:: What to work on ::
1. Transcribe the Kershaw County lawsuit passage word for word, everything from "WIS obtained Goldsmith’s" down to "on his leg.".
2. According to the Kershaw County lawsuit passage, which attorney filed the lawsuit?

:: Text segment ::
====

The lawsuit names Sheriff Lee Boan and Johnathan Goldsmith over an incident where Goldsmith knocked out a Kershaw man, Tony Sims, in mid-October following a suspicious vehicle call.

Boan fired Goldsmith in November over the incident, and SLED agents arrested him on Jan. 13 on charges of misconduct and second-degree assault.

The lawsuit, filed by attorney Brett Perry, said Goldsmith did not have probable cause to arrest Sims and was “sadistic” in his “torture” of Sims.

WIS obtained Goldsmith’s body camera footage, showing him repeatedly hitting Sims while he was on the ground, later tasing him, using pepper spray, and closing the patrol car door on his leg.

The incident began with Goldsmith exiting his patrol car and approaching Sims vehicle at Abney Baptist Church off Roberts Road in Kershaw County. Sims exited his vehicle, slurring his words and later admitting he had been drinking beer. At no point in the video was he clearly operating the car.

Goldsmith proceeds to pat Sims down, later writing in his incident report he saw an empty gun holster in the car. He began to handcuff Sims, telling him he was detained, not arrested. Sims questioned why he was being handcuffed, saying he had done nothing wrong. He does not let Goldsmith cuff his right arm. Goldsmith repeatedly tells him to comply, before striking him while standing and on the ground, resulting in Sims loss of consciousness.

When Sims wakes, he continues to question why Goldsmith had used that level of force on him, saying he had done nothing wrong. Sims does not comply with Goldsmith’s orders to enter the patrol car, and Goldsmith tases and pepper sprays him. At one point he closes the door on Sims’ leg.

====

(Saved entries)
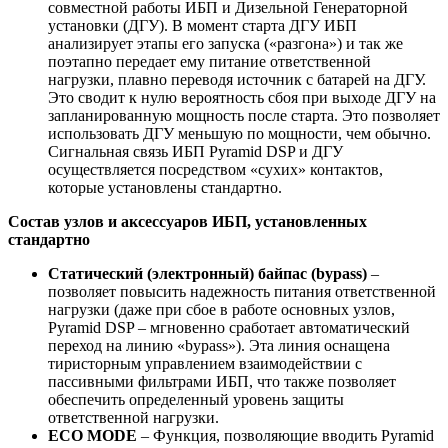
совместной работы ИБП и Дизельной Генераторной
установки (ДГУ). В момент старта ДГУ ИБП
анализирует этапы его запуска («разгона») и так же
поэтапно передает ему питание ответственной
нагрузки, плавно переводя источник с батарей на ДГУ.
Это сводит к нулю вероятность сбоя при выходе ДГУ на
запланированную мощность после старта. Это позволяет
использовать ДГУ меньшую по мощности, чем обычно.
Сигнальная связь ИБП Pyramid DSP и ДГУ
осуществляется посредством «сухих» контактов,
которые установлены стандартно.
Состав узлов и аксессуаров ИБП, установленных
стандартно
Статический (электронный) байпас (bypass)
–
позволяет повысить надежность питания ответственной
нагрузки (даже при сбое в работе основных узлов,
Pyramid DSP – мгновенно сработает автоматический
переход на линию «bypass»). Эта линия оснащена
тиристорным управлением взаимодействии с
пассивными фильтрами ИБП, что также позволяет
обеспечить определенный уровень защиты
ответственной нагрузки.
ECO MODE
– Функция, позволяющие вводить Pyramid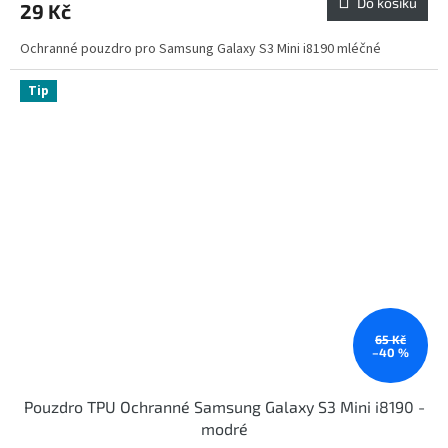
Do košíku
29 Kč
Ochranné pouzdro pro Samsung Galaxy S3 Mini i8190 mléčné
Tip
65 Kč
–40 %
Pouzdro TPU Ochranné Samsung Galaxy S3 Mini i8190 -
modré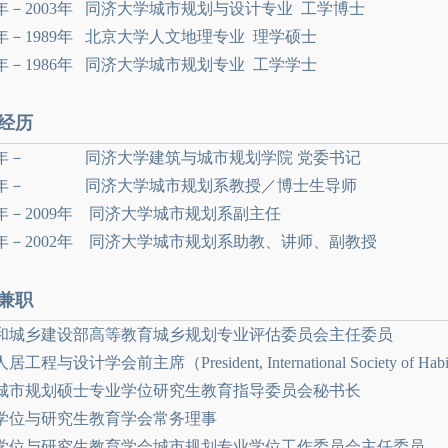
97年－2003年 同济大学城市规划与设计专业 工学博士
86年－1989年 北京大学人文地理专业 理学硕士
82年－1986年 同济大学城市规划专业 工学学士
经历
10年－ 同济大学建筑与城市规划学院 党委书记
02年－ 同济大学城市规划系教授／博士生导师
95年－2009年 同济大学城市规划系副主任
89年－2002年 同济大学城市规划系助教、讲师、副教授
兼职
和城乡建设部高等教育城乡规划专业评估委员会主任委员
工程与设计学会前主席（President, International Society of Habit
城市规划硕士专业学位研究生教育指导委员会秘书长
学位与研究生教育学会常务理事
学位与研究生教育学会城市规划专业学位工作委员会主任委员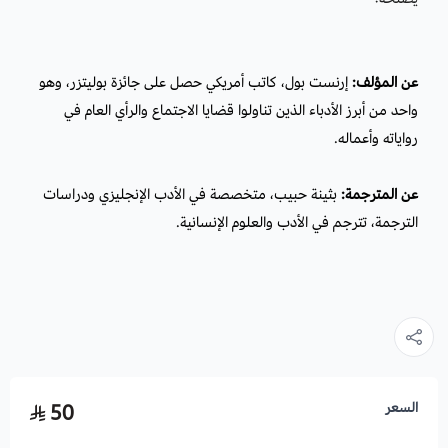
عن المؤلف:
إرنست بول،
كاتب أمريكي حصل على جائزة بوليتزر، وهو
واحد من أبرز الأدباء الذين تناولوا قضايا الاجتماع والرأي العام في
رواياته وأعماله.
عن المترجمة:
بثينة حبيب، متخصصة في الأدب الإنجليزي ودراسات
الترجمة، تترجم في الأدب والعلوم الإنسانية.
السعر
50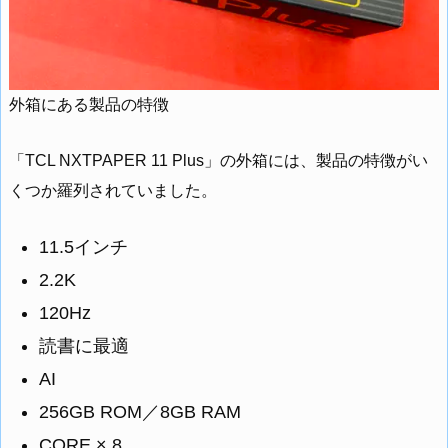
外箱にある製品の特徴
「TCL NXTPAPER 11 Plus」の外箱には、製品の特徴がい
くつか羅列されていました。
11.5インチ
2.2K
120Hz
読書に最適
AI
256GB ROM／8GB RAM
CORE × 8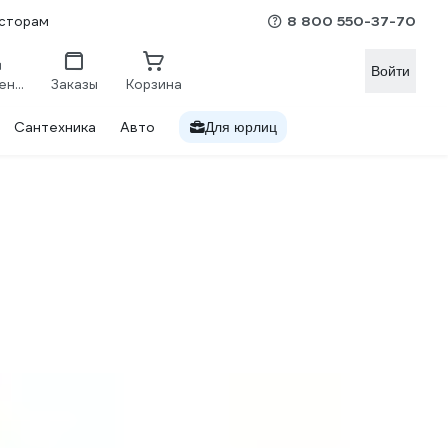
8 800 550-37-70
сторам
Войти
Сравнение
Заказы
Корзина
Сантехника
Авто
Для юрлиц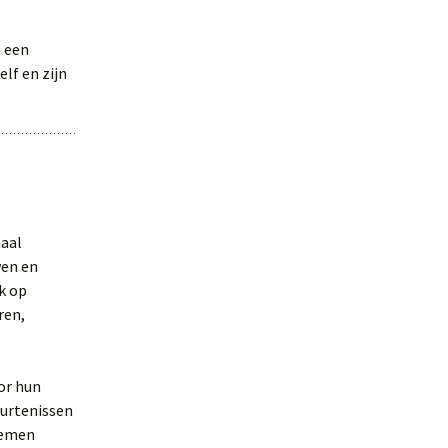
n een
lf en zijn
maal
wen en
k op
ren,
or hun
eurtenissen
 nemen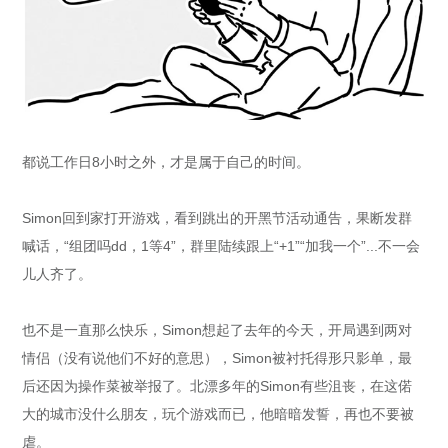
都说工作日8小时之外，才是属于自己的时间。
Simon回到家打开游戏，看到跳出的开黑节活动通告，果断发群
喊话，“组团吗dd，1等4”，群里陆续跟上“+1”“加我一个”...不一会
儿人齐了。
也不是一直那么快乐，Simon想起了去年的今天，开局遇到两对
情侣（没有说他们不好的意思），Simon被衬托得形只影单，最
后还因为操作菜被举报了。北漂多年的Simon有些沮丧，在这偌
大的城市没什么朋友，玩个游戏而已，他暗暗发誓，再也不要被
虐。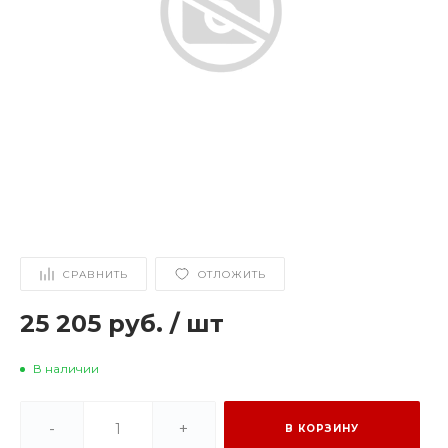
СРАВНИТЬ
ОТЛОЖИТЬ
25 205 руб.
/
шт
В наличии
-
+
В КОРЗИНУ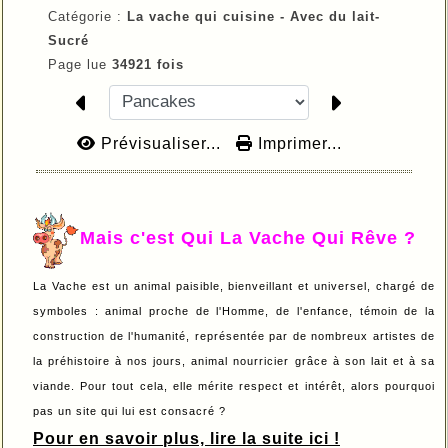
Catégorie :
La vache qui cuisine -
Avec du lait-
Sucré
Page lue
34921 fois
Prévisualiser...
Imprimer...
Mais c'est Qui La Vache Qui Rêve ?
La Vache est un animal paisible, bienveillant et universel, chargé de
symboles : animal proche de l'Homme, de l'enfance, témoin de la
construction de l'humanité, représentée par de nombreux artistes de
la préhistoire à nos jours, animal nourricier grâce à son lait et à sa
viande. Pour tout cela, elle mérite respect et intérêt, alors pourquoi
pas un site qui lui est consacré ?
Pour en savoir plus, lire la suite ici !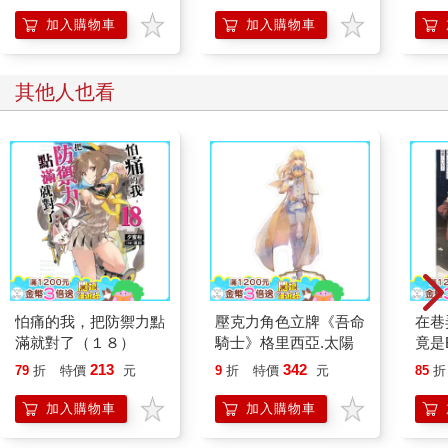
加入購物車
加入購物車
其他人也看
怕痛的我，把防禦力點
壓克力角色立牌《吾命
在巷
滿就對了（１８）
騎士》格里西亞.太陽
竟是
少女
213
342
79
折
特價
元
9
折
特價
元
85
折
加入購物車
加入購物車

====

:: Task solutions ::
1.
WIS obtained Goldsmith’s body camera footage, showing him repeatedly hitting Sims while he was on the ground, later tasing him, using pepper spray, and closing the patrol car door on his leg.

2. Brett Perry